Los niños estaban pequeños, uno a año y medio, aún usaban pañal, pero la tremendura subía con el calor del termómetro, todo era risas y jolgorio, nos reíamos y divertíamos con cada ocurrencia que se suscitaba en esas mentes en crecimiento.
No habían botado los chupones y cuando escuchaban música en la radio, ya empezaban a dar pasos de baile, sobre todo Gabo que venía entrenado de su casa en Caracas, me imagino que por el padre y estaba enseñando a Gabi.Pero llegó mi cumpleaños y me fue comprada una exquisita torta de chocolate, como de dos kilos, que repartimos entre nosotros y más de la mitad había quedado en la nevera para ir degustando sus sabores poco a poco.

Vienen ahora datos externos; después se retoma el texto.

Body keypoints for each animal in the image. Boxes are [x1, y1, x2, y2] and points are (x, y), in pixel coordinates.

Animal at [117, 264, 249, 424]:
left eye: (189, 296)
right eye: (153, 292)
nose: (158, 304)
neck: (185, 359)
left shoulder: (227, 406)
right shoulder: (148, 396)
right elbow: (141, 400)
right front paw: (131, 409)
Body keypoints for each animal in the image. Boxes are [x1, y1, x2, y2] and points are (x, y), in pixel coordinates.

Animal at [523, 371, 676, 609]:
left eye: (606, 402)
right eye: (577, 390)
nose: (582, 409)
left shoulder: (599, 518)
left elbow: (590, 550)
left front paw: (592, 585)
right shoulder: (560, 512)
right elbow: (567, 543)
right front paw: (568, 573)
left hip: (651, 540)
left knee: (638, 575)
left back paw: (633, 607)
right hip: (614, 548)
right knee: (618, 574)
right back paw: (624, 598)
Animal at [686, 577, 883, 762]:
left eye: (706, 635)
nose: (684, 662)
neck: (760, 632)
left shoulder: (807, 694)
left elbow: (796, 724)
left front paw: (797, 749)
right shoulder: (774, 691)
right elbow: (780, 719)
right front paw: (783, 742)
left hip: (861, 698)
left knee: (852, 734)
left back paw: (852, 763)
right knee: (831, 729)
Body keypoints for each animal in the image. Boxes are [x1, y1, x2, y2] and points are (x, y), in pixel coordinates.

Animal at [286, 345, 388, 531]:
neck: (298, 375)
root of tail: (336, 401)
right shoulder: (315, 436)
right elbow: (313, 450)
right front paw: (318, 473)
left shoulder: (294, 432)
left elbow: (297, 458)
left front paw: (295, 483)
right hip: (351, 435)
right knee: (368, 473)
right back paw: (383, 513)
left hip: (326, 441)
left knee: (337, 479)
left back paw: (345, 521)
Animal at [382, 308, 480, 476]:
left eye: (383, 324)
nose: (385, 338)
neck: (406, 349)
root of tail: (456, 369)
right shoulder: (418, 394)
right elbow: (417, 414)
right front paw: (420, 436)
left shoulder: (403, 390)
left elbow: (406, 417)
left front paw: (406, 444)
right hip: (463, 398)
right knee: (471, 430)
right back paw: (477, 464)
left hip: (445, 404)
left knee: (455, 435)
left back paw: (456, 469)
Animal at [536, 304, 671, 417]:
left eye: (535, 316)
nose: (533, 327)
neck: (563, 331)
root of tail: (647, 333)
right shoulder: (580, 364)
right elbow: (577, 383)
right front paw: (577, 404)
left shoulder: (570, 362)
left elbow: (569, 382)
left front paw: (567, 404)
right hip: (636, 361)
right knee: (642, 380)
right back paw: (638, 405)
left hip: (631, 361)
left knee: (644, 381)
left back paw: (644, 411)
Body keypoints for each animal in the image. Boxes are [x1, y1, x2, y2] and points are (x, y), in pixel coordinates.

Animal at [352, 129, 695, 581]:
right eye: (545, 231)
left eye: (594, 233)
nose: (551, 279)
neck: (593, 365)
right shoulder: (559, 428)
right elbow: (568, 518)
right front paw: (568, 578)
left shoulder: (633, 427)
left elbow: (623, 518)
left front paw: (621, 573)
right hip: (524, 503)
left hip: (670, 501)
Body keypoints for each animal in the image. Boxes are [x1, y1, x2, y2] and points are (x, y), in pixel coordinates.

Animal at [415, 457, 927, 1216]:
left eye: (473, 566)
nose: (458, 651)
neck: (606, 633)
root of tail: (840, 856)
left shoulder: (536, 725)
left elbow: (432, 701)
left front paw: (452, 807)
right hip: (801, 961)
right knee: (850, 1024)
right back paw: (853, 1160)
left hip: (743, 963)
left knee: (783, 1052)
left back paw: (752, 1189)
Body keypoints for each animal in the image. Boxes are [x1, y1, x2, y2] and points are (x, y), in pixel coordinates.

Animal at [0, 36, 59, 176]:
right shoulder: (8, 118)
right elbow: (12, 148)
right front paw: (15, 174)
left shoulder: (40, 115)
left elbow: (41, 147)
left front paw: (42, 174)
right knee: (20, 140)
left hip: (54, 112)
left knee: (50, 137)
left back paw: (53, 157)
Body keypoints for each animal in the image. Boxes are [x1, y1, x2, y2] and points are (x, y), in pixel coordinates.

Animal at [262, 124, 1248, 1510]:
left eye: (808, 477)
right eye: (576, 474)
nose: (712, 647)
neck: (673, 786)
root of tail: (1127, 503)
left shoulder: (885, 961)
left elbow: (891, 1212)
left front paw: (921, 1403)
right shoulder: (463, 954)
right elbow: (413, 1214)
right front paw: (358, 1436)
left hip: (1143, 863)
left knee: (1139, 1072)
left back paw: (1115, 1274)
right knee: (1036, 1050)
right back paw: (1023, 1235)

Me recosté un rato y no había ruidos proveniente de niños alborotando, Andrea estaba en su computadora, volteo a la derecha y veo a dos criaturas con la nevera abierta, comiendo torta con las manos,agarraban los pedazos con sus manitas, todo lo que podían y se lo llevaban a la boca, a cada bocado suspiraban y se saboreaban, con la lengua mocha tenían este diálogo y se empujaban para que a cada quien le tocara un pedazo de torta: _¡Ve tú!, _¡Ya!, ¡ahora me toca a mí!, -¡Anda, come!, _¡Yo voy ahora!. Así que, me devolví a mi cuarto, tomé mi celular, me coloqué a su lado, no me percibieron. Esto era lo más cómico del asunto, que yo estaba al lado de ellos fotografiándolos, cambiaba de lugar a cada rato, y los niños sólo entusiasmados con la torta, y hablando del turno de cada uno y a mi no me veían, en vista de que no se detenía su comilona, pegué un grito, que más que grito fue una carcajada:¡AJÁ! ¡LOS CACÉ!.
En menos de lo que canta un gallo han salido corriendo para cualquier parte hasta que se encontraron los dos en la puerta de salida al patio interno y les tomé la penúltima foto, porque después de ahí se fueron a sus habitaciones y se quedaron profundamente dormidos haciendo digestión de la torta que se desapareció por completo.